They are using JNU to polarise people

by ANANDA BHAKTO

JNU students’ union vice president Shehla Rashid (right) with union president Kanhaiya Kumar at the university campus in New Delhi on March 7, 2016.

Interview with Shehla Rashid, a JNU alumna.

Shehla Rashid, an alumna of Jawaharlal Nehru University (JNU), who rose from being a vocal student activist to a leader of the Shah Faesal-led Jammu and Kashmir People’s Movement (JKPM), explains to Frontline why she feels the university is a handy target for the Central government. Excerpts from the interview:

Why is there such an obsession in a section of the Union government and the media with putting JNU under scrutiny time and again?

They are using JNU as a ploy to delegitimise people’s movements. JNU does not identify itself with the ideals of political parties as much as it identifies itself with people’s movements. Be it the anti-dam protests of the Narmada Bachao Andolan or protests against the Kashmir situation or the 2013 Muzaffarnagar riots, JNU students have lent their support to these movements and contributed to fact-finding reports.

In contrast to the national media’s tendency to focus on a handful of cities, we have gone to the hinterland to give voice to the most marginalised communities. The Bhagana anti-rape protests are a case in point. It was in a way more radical than the Nirbhaya protests of 2012 since the families of the gang-rape survivors were themselves protesting. But the national media did not give them adequate coverage because the protesters were landless Dalits. JNU students were there day in and day out; we camped with them at Jantar Mantar.
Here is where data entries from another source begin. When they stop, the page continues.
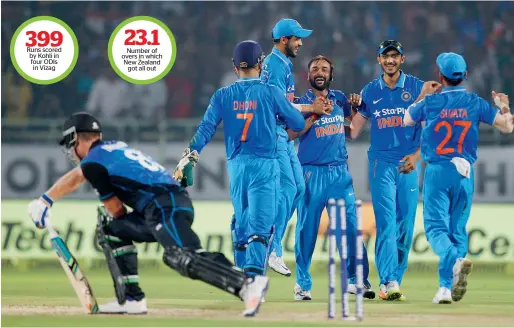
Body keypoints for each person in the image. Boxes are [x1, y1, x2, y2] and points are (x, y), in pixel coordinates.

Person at [27, 112, 269, 317]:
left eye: (71, 145)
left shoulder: (94, 162)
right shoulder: (112, 149)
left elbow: (115, 208)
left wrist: (110, 210)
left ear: (77, 139)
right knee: (111, 230)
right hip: (166, 204)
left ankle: (248, 283)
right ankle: (132, 300)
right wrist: (45, 200)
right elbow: (78, 177)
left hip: (164, 204)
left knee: (181, 256)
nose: (71, 152)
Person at [174, 40, 329, 289]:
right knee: (261, 225)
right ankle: (254, 283)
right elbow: (297, 124)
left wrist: (190, 155)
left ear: (235, 67)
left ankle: (241, 275)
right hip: (264, 164)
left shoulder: (222, 95)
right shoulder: (270, 92)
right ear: (260, 64)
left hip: (236, 166)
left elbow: (205, 129)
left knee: (242, 220)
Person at [404, 52, 513, 304]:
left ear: (439, 76)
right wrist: (503, 105)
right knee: (457, 228)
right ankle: (445, 287)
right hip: (465, 172)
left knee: (434, 229)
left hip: (437, 171)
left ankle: (453, 261)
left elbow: (406, 118)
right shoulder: (475, 102)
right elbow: (507, 126)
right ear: (464, 76)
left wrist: (423, 95)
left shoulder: (431, 103)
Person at [348, 40, 429, 301]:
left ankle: (395, 278)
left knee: (405, 226)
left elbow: (430, 129)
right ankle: (388, 281)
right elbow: (353, 130)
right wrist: (347, 110)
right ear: (379, 60)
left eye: (395, 56)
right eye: (386, 56)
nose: (390, 60)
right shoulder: (370, 91)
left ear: (402, 59)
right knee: (386, 224)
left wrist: (417, 156)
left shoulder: (417, 87)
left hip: (408, 164)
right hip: (380, 163)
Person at [290, 55, 376, 301]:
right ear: (308, 76)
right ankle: (303, 285)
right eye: (315, 68)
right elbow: (291, 134)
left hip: (339, 173)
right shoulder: (301, 103)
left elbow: (353, 132)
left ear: (330, 75)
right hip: (310, 173)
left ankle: (356, 280)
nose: (319, 71)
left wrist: (360, 106)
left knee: (349, 228)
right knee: (307, 230)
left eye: (324, 69)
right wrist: (314, 115)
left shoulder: (339, 99)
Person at [260, 18, 315, 276]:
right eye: (297, 39)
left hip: (281, 134)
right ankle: (272, 248)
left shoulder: (281, 64)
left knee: (299, 187)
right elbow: (279, 105)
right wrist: (311, 108)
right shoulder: (275, 64)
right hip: (273, 133)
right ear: (284, 40)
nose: (300, 43)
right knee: (290, 187)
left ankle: (272, 243)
So the whole idea behind orchestrating attacks on the university is to delegitimise people’s movement.

The narrative being built on social media platforms by Akhil Bharatiya Vidyarthi Parishad (ABVP) sympathisers is that the proponents of one ideological leaning do not give fair operating space to people with differing viewpoints. Your comments.
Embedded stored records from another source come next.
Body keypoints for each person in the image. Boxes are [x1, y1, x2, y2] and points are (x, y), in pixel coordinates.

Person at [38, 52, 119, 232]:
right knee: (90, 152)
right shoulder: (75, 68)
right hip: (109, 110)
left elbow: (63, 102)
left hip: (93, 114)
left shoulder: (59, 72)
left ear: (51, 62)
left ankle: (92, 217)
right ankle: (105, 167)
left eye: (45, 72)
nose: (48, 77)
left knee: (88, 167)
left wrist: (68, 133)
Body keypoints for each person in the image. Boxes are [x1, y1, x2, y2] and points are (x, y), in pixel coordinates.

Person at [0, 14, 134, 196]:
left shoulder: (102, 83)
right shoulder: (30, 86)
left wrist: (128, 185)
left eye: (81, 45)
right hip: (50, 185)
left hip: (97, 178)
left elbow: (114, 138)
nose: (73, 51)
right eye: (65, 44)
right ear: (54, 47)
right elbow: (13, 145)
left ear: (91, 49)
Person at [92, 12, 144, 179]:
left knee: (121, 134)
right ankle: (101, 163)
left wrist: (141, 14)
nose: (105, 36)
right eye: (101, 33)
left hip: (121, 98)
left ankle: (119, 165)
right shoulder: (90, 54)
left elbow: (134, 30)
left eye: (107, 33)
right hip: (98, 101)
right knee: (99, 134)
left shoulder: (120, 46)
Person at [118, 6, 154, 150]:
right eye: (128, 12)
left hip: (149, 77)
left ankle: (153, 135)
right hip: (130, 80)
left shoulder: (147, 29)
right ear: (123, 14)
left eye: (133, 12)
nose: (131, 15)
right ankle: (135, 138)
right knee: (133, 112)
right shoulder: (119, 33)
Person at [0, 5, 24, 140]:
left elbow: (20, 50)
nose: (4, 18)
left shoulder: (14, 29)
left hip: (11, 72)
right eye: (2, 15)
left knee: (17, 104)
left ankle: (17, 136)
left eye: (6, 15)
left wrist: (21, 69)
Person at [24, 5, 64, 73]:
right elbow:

The perception of JNU as an exclusively communist territory is flawed and motivated. JNU is a progressive space where you have complete freedom of expression, and that is manifest in the emergence of all sorts of political formations there, from the Far Left to the Far Right, from free thinkers to LGBT and Dalit groups. There are around 27 Left factions in JNU and they all disagree with one another. After Singur, [protests against the Tata Nano project in West Bengal in 2008] the Students Federation of India [SFI] could not win elections in JNU for the next 10 years. The Left protested against the Left. Karl Marx is not criticised so brutally anywhere else in the country as he is in JNU. If you have to learn criticism of Karl Marx, you have to come to JNU. There is a new political formation that has come up in JNU over the years. It is called BAPSA, a conglomeration of Dalit-Bahujan groups. They are a bitter critic of the Left but no one has ever bothered them. How are they operating freely?
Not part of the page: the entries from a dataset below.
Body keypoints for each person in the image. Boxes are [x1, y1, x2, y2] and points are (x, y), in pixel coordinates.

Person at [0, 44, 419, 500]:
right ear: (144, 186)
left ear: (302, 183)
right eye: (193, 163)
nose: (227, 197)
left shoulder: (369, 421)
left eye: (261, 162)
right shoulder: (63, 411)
It is evident that the ABVP is trying to widen its influence and emphasise its ideology within JNU. How has this impacted or is beginning to impact the identity and ethos of the university?

If we look at the voting trends in university elections over the years, the ABVP has not been a marginal force ever—it has been polling between 600 and 1,000 votes. But what is new is that it now has protection to engage in vandalism and throttle opposing viewpoint. JNU always had a culture of organising political discussions and protests. But this had been done democratically. If I don’t like what you are saying, I would probably hold a public meeting right outside your public meeting, or I would probably go to your public meeting and ask questions or raise a placard to voice my disagreement. We had never imagined politics in this way [the ABVP way] where you are in disagreement with someone else and you manhandle that person.